Morgan Robert D, Clamp Andrew R, Zhou Cong, Saunders Geoff, Mescallado Nerissa, Welch Richard, Mitchell Claire, Hasan Jurjees, Jayson Gordon C
The Christie NHS Foundation Trust, Manchester, UK.
Manchester Cancer Research Centre, University of Manchester, Manchester, UK.
Int J Gynecol Cancer. 2019 Feb;29(2):341-345. doi: 10.1136/ijgc-2018-000067. Epub 2019 Jan 23.
Standard of care treatment for women who develop relapsed ovarian cancer includes sequential platinum- and/or paclitaxel-based chemotherapy, with reducing disease-free intervals. Once platinum resistance develops, treatment options become limited and dose-dense regimens may be offered. We report the efficacy and safety of dose-dense cisplatin with gemcitabine chemotherapy for relapsed platinum-resistant ovarian cancer.
A retrospective analysis of all patients with relapsed, platinum-resistant ovarian, primary peritoneal or fallopian tube cancer treated with cisplatin 35 mg/m of body surface area by intravenous infusion with gemcitabine 1000 mg/m of body surface area by intravenous infusion on days 1 and 8 of every 21-day treatment cycle between 1 January 2009 and 1 June 2017.
Ninety-four eligible patients had received a median of three (range one-eight) prior lines of cytotoxic therapy for relapsed ovarian cancer. Sixty patients (64%) had received ≥ 1 prior dose-dense chemotherapy regimen. Dose-dense cisplatin with gemcitabine was associated with a median progression-free survival (PFS) of 4.4 months (95% CI 3.6 to 5.3) and overall survival of 7.6 months (95% CI 5.6 to 9.6). The median PFS for dose-dense cisplatin with gemcitabine as first- (n = 34), second- (n = 42), and third-line or later (n = 18) dose-dense therapy was 4.2 (95% CI 3.2 to 5.2), 5.0 (95% CI 3.5 to 6.5), and 4.2 (95% CI 3.3 to 5.1) months respectively. The RECIST objective response rate for first-, second-, and third-line dose-dense cisplatin with gemcitabine was 23%, 14 %, and 7 % respectively. The most common grade 3 - 4 adverse events were thrombocytopenia (20%), anemia (18%), and neutropenia (14%).

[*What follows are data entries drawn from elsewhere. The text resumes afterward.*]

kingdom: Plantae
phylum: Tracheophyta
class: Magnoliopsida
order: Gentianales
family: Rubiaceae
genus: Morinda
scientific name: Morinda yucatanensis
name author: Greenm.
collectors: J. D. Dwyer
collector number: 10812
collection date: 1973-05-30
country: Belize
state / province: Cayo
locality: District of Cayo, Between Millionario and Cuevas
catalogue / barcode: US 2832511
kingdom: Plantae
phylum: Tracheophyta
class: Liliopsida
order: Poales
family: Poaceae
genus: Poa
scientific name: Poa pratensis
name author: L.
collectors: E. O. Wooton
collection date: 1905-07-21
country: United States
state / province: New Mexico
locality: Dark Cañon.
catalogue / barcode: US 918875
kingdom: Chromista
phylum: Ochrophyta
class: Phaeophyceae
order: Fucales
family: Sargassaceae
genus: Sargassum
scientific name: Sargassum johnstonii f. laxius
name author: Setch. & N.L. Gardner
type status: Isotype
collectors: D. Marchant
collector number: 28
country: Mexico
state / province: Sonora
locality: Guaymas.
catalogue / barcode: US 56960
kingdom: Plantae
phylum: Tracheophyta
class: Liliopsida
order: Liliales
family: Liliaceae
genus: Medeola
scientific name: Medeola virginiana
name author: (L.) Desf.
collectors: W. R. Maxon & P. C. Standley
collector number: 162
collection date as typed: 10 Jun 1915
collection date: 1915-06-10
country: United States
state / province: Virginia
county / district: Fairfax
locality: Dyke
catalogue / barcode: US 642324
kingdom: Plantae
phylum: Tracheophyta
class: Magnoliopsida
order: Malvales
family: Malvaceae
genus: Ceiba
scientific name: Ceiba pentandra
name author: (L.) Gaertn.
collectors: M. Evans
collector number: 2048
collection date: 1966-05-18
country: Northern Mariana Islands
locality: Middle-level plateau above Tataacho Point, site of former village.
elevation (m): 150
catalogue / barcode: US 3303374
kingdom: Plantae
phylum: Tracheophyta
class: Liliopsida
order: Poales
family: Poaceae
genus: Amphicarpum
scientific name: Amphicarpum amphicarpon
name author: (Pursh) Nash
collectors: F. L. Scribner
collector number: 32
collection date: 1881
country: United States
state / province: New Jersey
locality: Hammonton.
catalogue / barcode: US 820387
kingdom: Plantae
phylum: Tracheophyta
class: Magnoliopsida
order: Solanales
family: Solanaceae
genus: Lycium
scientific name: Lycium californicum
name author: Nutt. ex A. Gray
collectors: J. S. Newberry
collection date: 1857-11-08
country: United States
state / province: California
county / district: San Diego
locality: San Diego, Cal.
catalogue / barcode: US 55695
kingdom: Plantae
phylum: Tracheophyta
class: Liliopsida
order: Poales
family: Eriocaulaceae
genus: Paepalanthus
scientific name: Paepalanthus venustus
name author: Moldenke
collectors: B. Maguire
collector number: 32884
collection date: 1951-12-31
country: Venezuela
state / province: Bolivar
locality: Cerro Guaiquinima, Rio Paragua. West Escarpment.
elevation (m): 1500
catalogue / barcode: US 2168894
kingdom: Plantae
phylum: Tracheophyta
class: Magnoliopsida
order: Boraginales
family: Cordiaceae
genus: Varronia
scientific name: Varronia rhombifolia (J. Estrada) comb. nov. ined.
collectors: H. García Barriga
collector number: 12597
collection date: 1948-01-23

Dose-dense cisplatin with gemcitabine provides modest efficacy whether it is used as a first- or subsequent line of dose-dense chemotherapy to treat relapsed platinum-resistant ovarian cancer and the toxicity is manageable with supportive measures.
复发性卵巢癌女性的标准治疗方案包括序贯使用以铂类和/或紫杉醇为基础的化疗,无病间期会逐渐缩短。一旦出现铂类耐药,治疗选择就会受限,此时可考虑给予剂量密集方案。我们报告了剂量密集顺铂联合吉西他滨化疗用于复发性铂类耐药卵巢癌的疗效和安全性。
对2009年1月1日至2017年6月1日期间所有接受治疗的复发性铂类耐药卵巢癌、原发性腹膜癌或输卵管癌患者进行回顾性分析,这些患者每21天为一个治疗周期,在第1天和第8天通过静脉输注给予体表面积35mg/m²的顺铂和体表面积1000mg/m²的吉西他滨。
94例符合条件的患者因复发性卵巢癌接受了中位数为3(范围1 - 8)线的细胞毒性化疗。60例患者(64%)接受过≥1线先前的剂量密集化疗方案。剂量密集顺铂联合吉西他滨治疗的中位无进展生存期(PFS)为4.4个月(95%CI 3.6至5.3),总生存期为7.6个月(95%CI 5.6至9.6)。剂量密集顺铂联合吉西他滨作为一线(n = 34)、二线(n = 42)和三线及后续(n = 18)剂量密集治疗的中位PFS分别为4.2(95%CI 3.2至5.2)、5.0(95%CI 3.5至6.5)和4.2(95%CI 3.3至5.1)个月。剂量密集顺铂联合吉西他滨用于一线、二线和三线治疗的RECIST客观缓解率分别为23%、14%和7%。最常见的3 - 4级不良事件为血小板减少(20%)、贫血(18%)和中性粒细胞减少(14%)。
剂量密集顺铂联合吉西他滨无论是作为一线还是后续线的剂量密集化疗用于治疗复发性铂类耐药卵巢癌,疗效都较为有限,且毒性可通过支持措施进行控制。